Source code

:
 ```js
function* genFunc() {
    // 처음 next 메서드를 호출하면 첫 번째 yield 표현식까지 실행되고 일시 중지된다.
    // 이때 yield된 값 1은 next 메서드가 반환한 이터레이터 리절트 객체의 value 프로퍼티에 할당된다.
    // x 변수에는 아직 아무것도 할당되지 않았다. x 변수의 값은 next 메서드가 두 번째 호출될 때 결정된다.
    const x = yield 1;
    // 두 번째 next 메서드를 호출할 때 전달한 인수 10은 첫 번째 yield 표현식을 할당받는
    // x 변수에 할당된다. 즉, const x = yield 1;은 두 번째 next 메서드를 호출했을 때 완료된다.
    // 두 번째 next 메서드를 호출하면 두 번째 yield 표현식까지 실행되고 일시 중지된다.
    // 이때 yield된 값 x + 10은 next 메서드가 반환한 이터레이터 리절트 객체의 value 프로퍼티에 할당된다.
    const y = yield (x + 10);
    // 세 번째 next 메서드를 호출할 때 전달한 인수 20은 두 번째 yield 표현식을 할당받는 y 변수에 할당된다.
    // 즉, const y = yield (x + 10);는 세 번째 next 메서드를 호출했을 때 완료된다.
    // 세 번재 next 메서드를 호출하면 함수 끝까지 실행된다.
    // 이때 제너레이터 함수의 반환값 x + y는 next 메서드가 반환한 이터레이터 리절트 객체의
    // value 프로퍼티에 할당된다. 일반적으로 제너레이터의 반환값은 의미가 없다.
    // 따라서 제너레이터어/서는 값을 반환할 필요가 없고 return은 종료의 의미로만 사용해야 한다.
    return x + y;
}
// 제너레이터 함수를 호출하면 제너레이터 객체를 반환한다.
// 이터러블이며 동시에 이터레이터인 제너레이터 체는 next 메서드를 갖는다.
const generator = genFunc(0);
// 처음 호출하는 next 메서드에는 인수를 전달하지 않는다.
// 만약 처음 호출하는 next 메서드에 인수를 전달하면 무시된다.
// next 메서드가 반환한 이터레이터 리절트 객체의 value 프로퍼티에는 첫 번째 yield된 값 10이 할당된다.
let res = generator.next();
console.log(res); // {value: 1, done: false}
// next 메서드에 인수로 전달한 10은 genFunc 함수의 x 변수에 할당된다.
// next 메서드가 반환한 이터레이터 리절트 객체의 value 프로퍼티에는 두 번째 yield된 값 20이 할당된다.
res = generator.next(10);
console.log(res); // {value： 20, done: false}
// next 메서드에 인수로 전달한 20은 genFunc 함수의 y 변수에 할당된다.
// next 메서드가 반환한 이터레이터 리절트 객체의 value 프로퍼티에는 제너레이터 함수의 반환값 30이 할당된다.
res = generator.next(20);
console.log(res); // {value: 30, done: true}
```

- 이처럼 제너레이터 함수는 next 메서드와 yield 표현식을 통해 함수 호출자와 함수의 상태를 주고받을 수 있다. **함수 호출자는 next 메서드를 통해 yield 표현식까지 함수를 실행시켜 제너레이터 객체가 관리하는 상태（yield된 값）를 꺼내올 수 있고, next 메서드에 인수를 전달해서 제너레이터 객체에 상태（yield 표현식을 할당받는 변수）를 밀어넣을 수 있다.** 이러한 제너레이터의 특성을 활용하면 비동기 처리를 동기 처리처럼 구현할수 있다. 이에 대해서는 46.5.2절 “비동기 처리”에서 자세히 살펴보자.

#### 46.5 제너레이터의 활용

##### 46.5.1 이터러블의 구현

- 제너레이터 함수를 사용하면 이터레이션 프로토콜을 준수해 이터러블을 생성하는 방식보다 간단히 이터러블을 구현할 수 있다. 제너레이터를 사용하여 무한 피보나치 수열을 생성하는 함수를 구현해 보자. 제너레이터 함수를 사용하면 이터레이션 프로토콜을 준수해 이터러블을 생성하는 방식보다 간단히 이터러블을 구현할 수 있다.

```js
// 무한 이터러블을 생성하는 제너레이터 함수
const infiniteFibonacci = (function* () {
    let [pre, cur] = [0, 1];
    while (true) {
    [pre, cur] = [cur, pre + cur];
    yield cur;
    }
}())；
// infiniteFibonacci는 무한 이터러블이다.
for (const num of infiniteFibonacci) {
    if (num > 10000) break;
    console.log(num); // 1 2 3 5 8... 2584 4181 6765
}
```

○ ○ ○ ○ ○ ○ ○

— What to work on —
Search the data above for the word "할당된다", then gather each line in which it appears.

— Worked solution —
    // 이때 yield된 값 1은 next 메서드가 반환한 이터레이터 리절트 객체의 value 프로퍼티에 할당된다.
    // x 변수에 할당된다. 즉, const x = yield 1;은 두 번째 next 메서드를 호출했을 때 완료된다.
    // 이때 yield된 값 x + 10은 next 메서드가 반환한 이터레이터 리절트 객체의 value 프로퍼티에 할당된다.
    // 세 번째 next 메서드를 호출할 때 전달한 인수 20은 두 번째 yield 표현식을 할당받는 y 변수에 할당된다.
    // value 프로퍼티에 할당된다. 일반적으로 제너레이터의 반환값은 의미가 없다.
// next 메서드가 반환한 이터레이터 리절트 객체의 value 프로퍼티에는 첫 번째 yield된 값 10이 할당된다.
// next 메서드에 인수로 전달한 10은 genFunc 함수의 x 변수에 할당된다.
// next 메서드가 반환한 이터레이터 리절트 객체의 value 프로퍼티에는 두 번째 yield된 값 20이 할당된다.
// next 메서드에 인수로 전달한 20은 genFunc 함수의 y 변수에 할당된다.
// next 메서드가 반환한 이터레이터 리절트 객체의 value 프로퍼티에는 제너레이터 함수의 반환값 30이 할당된다.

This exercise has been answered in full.